If you have been following my blog for some time, you may have noticed I did not produce a month end status report for Arctic Sea Ice earlier this month. I decided that was not a useful exercise for me to continue due to the not particularly stable nature of the data reported on the NSIDC interactive chart website. Not that that seems to worry their chartists too much. I guess that is simply part of what is becoming a general rule that nothing much coming out of the US is actually trustworthy these days. The sea ice data points on their own charts does not mostly agree with that recorded in their own database. Not far removed from it but rarely accurate. A fact I was astounded to discover during January.

That being so, I have decided to cease recording their end of month data for spreadsheeting purposes. I don’t want to be associated with figures that are not reasonably accurate, or at least verifiable from some source. But I am prepared to keep using their charted data as a reasonable approximation of actual events because it shows the situation in the Arctic is actually following a course that would be expected to occur round about now, based on historical records. Records which are also the best we have on which to make such judgments. And the judgments we can draw from that approximate path can be reasonably assessed as not being in keeping with the majority view of modern climate change. Instead they draw the picture for us that the rapidly increasing ice loss in the Arctic Ocean seen over the previous several decades has ceased over the course of the current partial decade and has turned to a more or less stable state, in keeping with that of the previous most recent complete decade, 2011-2020.

This, logically, could be seen as a necessary precursor to an expected reversal of annual ice loss, to one of increasing ice mass as a floating cover for that ocean’s waters. It is also not beyond the bounds of possibility that we are witnessing the actual end of the current warming inter-glacial period and the tentative beginning of the next glacial period as part of the continuing cyclic history seen over recent climate ages (several million years) as repeated warming/cooling periods, each covering periods of approximately 120,000 years and each occupying much the same range of temperature change – both high and low.

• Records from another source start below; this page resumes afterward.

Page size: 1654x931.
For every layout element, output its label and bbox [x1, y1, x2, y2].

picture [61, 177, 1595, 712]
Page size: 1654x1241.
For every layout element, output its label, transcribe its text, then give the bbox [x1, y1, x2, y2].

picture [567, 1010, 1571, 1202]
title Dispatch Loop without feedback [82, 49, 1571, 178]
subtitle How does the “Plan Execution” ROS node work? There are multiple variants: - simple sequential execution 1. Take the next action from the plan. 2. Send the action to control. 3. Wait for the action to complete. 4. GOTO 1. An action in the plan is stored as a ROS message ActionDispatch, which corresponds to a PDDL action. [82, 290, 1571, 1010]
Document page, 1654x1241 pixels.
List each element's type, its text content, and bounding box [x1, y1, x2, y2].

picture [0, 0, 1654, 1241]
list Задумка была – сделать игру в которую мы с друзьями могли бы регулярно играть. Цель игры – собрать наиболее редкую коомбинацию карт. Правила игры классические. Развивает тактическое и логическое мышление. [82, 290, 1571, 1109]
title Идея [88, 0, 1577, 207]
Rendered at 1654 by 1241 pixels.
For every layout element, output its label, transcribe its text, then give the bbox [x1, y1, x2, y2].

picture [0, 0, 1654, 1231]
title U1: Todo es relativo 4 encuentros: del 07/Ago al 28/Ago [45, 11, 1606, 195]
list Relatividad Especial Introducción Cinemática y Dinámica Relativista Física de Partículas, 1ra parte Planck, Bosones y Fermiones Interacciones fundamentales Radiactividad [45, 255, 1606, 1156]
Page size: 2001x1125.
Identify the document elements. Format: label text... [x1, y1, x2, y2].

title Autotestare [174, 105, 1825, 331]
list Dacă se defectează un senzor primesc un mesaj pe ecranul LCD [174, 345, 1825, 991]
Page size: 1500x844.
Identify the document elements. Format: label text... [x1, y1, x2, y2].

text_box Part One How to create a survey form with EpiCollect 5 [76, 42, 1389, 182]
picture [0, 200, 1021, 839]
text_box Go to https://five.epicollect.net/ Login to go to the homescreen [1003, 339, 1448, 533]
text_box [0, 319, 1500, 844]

That is quite an exciting prospect to consider. And whether that quite minor global change has started now, in our lifetimes, or this is just another quite insignificant bump in the road, similar to what has been seen several times already over the last 10,000 years of human history, that is during the Holocene period, many of us alive just now, may well witness more concrete proof as climate begins to very slowly cool over those lifetimes and way beyond, to return to the base level from which the cycle began. That slow cooling taking potentially five times longer than the quite rapid warming which oversaw the dawning of our current civilisation of man.

For now, we can only watch as the data unfolds day by day, with 2026 seeking to claw back some of the ground lost by a tardy 2025. As the year appears to be drawing us to an ice status more in keeping with the average line for 2011-2020, I will be focusing on the high point of ice build occurring some time in March and the low point of ice melt in September.